What are the Risks Associated with Cataract Surgery?
Cataract surgery is an extremely safe and effective procedure, but there are rare cataract surgery risks associated with the surgery. These complications are unusual, but some of them are potentially sight-threatening. Some patients do not like to hear about scary problems related to a medical procedure. If this is you then skip this section. We believe that it is important for you to understand all the possible risks associated with a procedure. As with any surgical procedure, there is a risk of infection with cataract surgery. A severe infection inside the eye, known as endophthalmitis, may occur. In the United States, only 1 out of every 500 surgeries develops an infection. This can often be treated without any permanent vision loss. Antibiotic eye drops are used before and after the surgery to reduce the possibility of infection.
Several problems could result in the need for additional surgery in the weeks or months following cataract surgery. This situation occurs in less than 1-in-100 patients. Problems requiring an additional surgery include retinal detachment; cataract fragments retained in the eye, poor position of the artificial lens implant, and blurred vision due to incorrect lens power.

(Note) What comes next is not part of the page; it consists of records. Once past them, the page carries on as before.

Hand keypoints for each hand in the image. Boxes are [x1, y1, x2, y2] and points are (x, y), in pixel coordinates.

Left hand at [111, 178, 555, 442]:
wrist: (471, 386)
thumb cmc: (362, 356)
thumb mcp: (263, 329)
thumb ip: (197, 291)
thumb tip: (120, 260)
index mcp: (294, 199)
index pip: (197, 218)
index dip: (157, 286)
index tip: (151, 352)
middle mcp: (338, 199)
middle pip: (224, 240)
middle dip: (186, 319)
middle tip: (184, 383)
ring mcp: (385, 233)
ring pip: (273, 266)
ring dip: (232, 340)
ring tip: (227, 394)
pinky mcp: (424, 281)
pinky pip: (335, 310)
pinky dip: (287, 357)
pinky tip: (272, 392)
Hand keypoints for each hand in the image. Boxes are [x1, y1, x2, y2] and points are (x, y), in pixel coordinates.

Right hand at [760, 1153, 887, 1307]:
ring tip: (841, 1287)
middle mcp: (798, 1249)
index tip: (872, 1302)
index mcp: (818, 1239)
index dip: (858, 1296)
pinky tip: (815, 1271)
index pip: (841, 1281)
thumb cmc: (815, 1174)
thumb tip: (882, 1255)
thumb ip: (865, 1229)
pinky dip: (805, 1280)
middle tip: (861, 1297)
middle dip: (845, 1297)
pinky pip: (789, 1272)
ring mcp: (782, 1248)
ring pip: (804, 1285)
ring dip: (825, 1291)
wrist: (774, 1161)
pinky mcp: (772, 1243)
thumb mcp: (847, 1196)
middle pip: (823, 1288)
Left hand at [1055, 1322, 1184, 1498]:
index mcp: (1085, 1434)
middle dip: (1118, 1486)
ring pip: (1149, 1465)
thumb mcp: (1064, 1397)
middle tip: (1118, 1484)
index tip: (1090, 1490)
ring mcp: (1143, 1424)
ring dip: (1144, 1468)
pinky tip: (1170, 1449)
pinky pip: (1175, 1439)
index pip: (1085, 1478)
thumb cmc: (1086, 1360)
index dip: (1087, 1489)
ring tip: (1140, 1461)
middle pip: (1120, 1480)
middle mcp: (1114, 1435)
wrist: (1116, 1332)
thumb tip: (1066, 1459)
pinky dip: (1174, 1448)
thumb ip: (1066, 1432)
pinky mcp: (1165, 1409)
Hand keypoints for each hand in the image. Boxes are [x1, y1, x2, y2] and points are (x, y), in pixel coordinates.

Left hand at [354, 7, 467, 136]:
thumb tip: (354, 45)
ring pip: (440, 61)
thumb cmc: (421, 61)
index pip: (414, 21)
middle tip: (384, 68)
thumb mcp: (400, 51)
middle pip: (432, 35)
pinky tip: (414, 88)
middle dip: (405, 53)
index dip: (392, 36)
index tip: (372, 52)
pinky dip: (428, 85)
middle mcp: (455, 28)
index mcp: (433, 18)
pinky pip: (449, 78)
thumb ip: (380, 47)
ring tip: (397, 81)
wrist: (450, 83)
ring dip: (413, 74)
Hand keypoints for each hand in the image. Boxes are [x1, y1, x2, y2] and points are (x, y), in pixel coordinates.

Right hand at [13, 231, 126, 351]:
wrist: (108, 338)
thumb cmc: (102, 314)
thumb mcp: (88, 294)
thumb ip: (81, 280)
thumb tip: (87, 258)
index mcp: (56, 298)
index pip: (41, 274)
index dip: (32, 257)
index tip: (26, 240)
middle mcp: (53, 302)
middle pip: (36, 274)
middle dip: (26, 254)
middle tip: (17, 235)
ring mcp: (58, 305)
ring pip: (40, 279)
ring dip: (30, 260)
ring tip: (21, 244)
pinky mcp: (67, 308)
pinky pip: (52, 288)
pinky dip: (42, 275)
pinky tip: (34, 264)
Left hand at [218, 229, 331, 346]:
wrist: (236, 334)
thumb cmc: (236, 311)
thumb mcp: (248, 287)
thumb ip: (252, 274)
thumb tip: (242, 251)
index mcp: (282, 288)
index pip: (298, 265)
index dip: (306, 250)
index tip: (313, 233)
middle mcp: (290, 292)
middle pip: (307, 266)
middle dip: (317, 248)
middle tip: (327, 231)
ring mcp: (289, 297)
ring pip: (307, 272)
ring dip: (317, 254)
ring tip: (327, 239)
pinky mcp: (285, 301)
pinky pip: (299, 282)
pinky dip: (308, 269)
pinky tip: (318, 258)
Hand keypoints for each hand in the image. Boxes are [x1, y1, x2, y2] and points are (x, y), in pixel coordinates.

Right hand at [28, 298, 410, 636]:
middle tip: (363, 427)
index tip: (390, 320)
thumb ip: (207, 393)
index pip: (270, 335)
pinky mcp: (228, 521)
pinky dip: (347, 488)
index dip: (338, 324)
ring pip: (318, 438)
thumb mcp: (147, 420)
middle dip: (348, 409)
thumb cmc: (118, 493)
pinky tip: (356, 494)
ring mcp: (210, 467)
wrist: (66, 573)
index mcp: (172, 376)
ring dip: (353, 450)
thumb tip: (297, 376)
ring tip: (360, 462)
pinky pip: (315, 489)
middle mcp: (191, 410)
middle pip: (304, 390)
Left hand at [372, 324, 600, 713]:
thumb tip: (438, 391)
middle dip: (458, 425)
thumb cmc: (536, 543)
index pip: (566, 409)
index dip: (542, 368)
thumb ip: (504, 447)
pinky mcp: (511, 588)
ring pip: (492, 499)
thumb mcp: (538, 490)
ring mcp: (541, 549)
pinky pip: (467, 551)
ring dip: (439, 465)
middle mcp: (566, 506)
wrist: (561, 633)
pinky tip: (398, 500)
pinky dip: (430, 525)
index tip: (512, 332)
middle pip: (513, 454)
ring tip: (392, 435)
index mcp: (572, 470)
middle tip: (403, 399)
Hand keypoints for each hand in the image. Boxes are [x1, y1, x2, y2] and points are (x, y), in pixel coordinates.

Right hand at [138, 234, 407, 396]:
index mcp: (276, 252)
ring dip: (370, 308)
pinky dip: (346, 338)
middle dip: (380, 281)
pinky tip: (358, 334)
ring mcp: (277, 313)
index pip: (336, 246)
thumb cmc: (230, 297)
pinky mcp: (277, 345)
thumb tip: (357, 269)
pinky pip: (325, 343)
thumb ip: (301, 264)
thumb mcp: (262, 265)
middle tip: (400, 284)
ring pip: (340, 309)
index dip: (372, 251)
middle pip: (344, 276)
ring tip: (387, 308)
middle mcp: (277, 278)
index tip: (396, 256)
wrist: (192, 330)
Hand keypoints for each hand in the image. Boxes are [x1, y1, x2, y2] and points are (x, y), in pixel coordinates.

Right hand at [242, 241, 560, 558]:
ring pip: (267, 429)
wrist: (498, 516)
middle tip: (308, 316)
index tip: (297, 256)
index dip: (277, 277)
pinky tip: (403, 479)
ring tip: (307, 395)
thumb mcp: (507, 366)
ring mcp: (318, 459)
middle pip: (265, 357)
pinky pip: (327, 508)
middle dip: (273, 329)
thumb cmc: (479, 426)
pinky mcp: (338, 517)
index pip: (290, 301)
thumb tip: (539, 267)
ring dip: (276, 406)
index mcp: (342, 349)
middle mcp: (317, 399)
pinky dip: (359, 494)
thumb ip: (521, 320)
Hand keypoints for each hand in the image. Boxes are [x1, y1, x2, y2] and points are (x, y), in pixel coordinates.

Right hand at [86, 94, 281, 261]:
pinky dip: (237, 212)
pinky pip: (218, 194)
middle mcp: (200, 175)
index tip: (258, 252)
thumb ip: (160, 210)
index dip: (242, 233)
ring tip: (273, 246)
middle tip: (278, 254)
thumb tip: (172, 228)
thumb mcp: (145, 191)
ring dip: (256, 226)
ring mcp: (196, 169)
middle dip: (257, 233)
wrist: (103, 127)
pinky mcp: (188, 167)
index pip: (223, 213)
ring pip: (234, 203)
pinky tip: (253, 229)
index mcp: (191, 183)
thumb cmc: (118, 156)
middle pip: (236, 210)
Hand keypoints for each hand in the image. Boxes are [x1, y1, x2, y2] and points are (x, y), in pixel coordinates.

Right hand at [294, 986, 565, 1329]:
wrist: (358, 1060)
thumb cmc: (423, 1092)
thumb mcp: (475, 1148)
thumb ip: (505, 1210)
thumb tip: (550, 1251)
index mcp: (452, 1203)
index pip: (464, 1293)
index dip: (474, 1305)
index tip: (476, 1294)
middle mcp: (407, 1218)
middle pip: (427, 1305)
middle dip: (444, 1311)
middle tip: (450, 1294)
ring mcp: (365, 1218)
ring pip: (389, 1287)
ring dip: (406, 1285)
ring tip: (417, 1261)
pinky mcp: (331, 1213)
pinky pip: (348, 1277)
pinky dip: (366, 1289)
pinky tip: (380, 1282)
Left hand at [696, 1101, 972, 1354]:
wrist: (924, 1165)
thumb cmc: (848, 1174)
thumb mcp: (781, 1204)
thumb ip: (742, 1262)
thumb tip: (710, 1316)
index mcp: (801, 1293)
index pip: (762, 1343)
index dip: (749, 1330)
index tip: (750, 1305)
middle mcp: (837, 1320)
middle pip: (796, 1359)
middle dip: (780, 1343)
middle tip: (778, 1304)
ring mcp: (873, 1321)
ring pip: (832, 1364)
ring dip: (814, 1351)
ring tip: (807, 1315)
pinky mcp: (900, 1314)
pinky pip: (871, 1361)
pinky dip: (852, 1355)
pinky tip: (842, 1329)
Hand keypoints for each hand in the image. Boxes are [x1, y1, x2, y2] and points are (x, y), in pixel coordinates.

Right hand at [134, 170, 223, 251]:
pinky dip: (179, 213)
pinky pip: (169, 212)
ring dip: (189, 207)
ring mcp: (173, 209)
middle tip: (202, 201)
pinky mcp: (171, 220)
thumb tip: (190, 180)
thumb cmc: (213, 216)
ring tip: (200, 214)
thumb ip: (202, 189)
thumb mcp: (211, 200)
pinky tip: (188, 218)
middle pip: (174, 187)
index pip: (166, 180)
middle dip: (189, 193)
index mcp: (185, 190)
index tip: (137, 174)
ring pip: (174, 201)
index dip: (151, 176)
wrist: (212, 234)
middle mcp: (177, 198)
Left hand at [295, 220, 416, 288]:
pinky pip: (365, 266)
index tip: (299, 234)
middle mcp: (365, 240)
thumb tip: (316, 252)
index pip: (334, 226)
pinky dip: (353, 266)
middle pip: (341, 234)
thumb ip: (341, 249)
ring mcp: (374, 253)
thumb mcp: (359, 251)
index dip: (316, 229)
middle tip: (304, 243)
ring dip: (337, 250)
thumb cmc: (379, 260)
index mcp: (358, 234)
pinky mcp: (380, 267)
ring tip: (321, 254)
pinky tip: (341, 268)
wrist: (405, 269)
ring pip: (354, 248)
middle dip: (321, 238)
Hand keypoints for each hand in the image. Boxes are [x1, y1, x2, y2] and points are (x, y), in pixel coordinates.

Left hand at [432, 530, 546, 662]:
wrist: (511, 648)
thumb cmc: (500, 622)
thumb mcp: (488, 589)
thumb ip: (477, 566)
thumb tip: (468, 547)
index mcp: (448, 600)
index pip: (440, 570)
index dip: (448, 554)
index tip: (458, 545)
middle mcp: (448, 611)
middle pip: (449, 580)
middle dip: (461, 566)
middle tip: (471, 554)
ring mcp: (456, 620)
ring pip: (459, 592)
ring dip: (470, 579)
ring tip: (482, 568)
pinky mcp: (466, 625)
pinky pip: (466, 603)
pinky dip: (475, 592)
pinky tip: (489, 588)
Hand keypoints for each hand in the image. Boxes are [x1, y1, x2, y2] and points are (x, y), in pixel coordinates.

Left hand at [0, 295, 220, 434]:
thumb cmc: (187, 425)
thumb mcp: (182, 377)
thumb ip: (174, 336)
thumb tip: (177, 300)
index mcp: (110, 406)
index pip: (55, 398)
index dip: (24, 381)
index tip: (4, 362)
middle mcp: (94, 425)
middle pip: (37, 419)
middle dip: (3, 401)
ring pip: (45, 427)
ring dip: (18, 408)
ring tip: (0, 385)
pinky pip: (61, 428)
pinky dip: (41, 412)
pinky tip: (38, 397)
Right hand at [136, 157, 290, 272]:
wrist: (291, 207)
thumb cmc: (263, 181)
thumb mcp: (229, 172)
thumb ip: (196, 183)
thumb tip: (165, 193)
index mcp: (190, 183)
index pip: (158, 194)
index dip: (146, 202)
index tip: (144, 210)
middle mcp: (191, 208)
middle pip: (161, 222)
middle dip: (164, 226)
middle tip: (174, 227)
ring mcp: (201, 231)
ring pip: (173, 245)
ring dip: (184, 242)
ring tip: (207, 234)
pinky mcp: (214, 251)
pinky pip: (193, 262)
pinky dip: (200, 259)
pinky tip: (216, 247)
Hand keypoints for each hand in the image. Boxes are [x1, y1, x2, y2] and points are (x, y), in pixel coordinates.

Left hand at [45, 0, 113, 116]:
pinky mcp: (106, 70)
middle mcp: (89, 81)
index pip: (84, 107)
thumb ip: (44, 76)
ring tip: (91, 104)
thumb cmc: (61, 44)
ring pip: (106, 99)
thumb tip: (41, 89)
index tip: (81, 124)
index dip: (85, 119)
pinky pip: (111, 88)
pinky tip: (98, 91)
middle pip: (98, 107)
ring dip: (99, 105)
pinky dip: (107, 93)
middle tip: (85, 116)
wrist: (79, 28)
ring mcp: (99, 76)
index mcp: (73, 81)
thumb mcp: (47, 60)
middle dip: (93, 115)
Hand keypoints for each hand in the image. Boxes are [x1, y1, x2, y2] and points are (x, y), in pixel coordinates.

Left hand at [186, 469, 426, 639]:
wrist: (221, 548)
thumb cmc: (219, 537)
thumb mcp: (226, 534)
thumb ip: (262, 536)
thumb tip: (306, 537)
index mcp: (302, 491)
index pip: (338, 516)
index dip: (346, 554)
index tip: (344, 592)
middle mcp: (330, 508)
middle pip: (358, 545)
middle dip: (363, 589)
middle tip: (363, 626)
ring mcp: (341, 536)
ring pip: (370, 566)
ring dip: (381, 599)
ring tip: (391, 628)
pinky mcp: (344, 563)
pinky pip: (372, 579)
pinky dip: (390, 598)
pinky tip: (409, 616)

- The retina is the layer of tissue inside the eye that allows you to see. As a result of the surgery, the retina may detach, similar to wallpaper peeling off a wall. Should this occur, a retina specialist will need to perform another procedure to reattach the retina.
- At times, pieces of the cataract break off and are not able to be removed completely from the eye. In some cases, a small piece will not create problems. With bigger fragments, a second procedure is required to remove them.
- The new lens implanted after the cataract is removed is held in position by a very thin membrane. Any weakness or tear in this membrane may cause the lens to shift and no longer be in the perfect position. If the shift is large enough to affect the vision, a second procedure may be necessary to reposition the lens implant.
- The power of your lens implant is determined using complex math equations and detailed measurements of your eye. Small errors in these measurements may result in an overestimation or underestimation of the power of the lens implant. In rare cases, a second operation may be required to remove the old lens and replace it with a better one.
Swelling develops when tissue injury occurs. You may have seen a friend or relative with a sprained ankle and noticed the bruising and swelling that developed. Swelling can also occur as a result of a cataract procedure. It occurs most commonly in the cornea, but can also be seen in the retina. When present, swelling can cause the vision to be blurry. The treatment for retinal swelling is anti-inflammatory eye drops. Your consent form contains a detailed list of possible side effects and complications from cataract surgery. Please read it carefully and ask Dr. DeBry or your surgery counselor any questions you may have about risks from the surgery.